TC, Cemaat arşivinden ele geçirdiği bazı kasetleri sansürsüz göstermekten
korktuğu için, montaj yoluyla kendi amacına hizmet edecek şekle getirerek basın
mensuplarına ve dolayısıyla kamuoyuna yansıttı. Böylece, Cemaate yönelik tek
taraflı, yanıltıcı ve yanlış bilgilerle çirkin bir karalama ve propaganda
kampanyası başlattı. Ele geçirdiği bu fırsatı kullanarak, o güne kadar çözmede
ve kontrol etmede başarısız kaldığı Cemaate, bu yolla darbe vurma çabası içine
girdi.
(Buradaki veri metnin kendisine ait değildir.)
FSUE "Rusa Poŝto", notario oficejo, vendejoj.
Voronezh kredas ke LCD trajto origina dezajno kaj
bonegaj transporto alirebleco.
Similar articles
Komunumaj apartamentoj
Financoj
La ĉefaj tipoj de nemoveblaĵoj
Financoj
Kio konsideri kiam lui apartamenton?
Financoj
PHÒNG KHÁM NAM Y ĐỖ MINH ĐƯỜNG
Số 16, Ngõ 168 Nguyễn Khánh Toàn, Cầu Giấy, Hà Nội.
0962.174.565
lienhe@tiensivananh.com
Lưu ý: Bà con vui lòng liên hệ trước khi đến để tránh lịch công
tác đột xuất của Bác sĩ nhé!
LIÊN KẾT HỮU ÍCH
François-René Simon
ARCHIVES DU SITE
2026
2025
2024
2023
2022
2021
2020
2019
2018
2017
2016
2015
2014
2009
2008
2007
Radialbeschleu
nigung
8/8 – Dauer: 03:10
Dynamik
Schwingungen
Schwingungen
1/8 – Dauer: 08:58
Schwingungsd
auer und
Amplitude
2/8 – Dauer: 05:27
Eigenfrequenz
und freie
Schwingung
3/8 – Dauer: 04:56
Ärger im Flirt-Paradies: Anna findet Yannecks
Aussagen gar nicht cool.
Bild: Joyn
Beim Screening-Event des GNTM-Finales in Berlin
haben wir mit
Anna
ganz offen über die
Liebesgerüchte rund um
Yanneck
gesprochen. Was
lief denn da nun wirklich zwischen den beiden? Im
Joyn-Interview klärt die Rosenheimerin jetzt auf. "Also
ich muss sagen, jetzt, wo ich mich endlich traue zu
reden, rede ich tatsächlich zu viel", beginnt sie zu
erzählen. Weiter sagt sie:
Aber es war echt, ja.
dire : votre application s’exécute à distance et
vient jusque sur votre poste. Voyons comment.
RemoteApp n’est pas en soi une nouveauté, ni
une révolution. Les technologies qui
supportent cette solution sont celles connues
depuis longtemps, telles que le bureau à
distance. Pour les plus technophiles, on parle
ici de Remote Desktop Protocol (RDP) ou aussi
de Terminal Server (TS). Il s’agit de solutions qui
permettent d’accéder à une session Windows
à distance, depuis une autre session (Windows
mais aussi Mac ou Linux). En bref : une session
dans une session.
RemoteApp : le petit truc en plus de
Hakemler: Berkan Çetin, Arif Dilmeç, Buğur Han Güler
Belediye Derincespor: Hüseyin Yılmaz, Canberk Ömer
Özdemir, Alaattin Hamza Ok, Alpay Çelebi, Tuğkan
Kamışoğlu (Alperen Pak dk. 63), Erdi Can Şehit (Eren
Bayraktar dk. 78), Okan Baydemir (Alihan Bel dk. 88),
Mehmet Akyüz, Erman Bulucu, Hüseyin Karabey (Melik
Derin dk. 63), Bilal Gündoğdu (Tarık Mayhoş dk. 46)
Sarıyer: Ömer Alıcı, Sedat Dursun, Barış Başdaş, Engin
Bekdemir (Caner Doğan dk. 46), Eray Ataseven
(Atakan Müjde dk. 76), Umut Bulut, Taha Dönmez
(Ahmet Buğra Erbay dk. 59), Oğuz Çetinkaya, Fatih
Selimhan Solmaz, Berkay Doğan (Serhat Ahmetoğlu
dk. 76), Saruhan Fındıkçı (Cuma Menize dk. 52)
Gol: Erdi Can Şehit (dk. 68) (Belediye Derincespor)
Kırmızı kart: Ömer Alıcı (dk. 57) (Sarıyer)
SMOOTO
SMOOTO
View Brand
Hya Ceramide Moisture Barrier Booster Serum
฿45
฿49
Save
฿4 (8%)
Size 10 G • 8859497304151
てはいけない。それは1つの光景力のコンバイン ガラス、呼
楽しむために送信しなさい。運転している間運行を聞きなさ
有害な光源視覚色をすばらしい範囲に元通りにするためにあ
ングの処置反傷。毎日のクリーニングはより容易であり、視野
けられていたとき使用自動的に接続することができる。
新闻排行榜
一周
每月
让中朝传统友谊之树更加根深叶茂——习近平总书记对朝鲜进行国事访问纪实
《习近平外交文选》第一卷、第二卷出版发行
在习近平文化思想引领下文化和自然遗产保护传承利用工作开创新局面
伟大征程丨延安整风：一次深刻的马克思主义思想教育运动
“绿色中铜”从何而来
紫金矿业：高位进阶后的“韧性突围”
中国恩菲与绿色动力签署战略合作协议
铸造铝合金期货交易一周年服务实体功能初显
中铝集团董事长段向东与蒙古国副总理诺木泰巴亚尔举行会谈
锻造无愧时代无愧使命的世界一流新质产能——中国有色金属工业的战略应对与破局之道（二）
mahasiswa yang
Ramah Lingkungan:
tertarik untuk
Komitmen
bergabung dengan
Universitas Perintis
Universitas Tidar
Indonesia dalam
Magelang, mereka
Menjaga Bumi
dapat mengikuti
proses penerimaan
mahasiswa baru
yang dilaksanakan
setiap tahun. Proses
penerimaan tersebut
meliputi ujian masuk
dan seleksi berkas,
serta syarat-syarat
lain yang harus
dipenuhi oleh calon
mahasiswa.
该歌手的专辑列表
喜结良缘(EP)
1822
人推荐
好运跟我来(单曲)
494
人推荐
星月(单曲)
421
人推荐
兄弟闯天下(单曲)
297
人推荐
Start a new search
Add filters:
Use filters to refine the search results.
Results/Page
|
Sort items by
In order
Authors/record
Cemaatı yıpratmak ve arkasındaki halk desteğini yok etmek için, bilinçli
olarak şeytani bir taktikle İslami kimliğine uymayan vasıflarla Cemaatı
tanıtmaya çalıştı. Ancak Cemaat, bugüne kadar her konuda olduğu gibi bu konuda
da hiçbir açıklama yapmadığı halde, Müslüman halk Cemaatın mazlumiyetini
bildiğinden TC’nin bu yalanlarına inanmadı. Çünkü Müslümanlar, TC’nin zalim,
cinayetkar, despot, sömürücü, şantajcı ve komplocu olduğunu çok iyi biliyordu.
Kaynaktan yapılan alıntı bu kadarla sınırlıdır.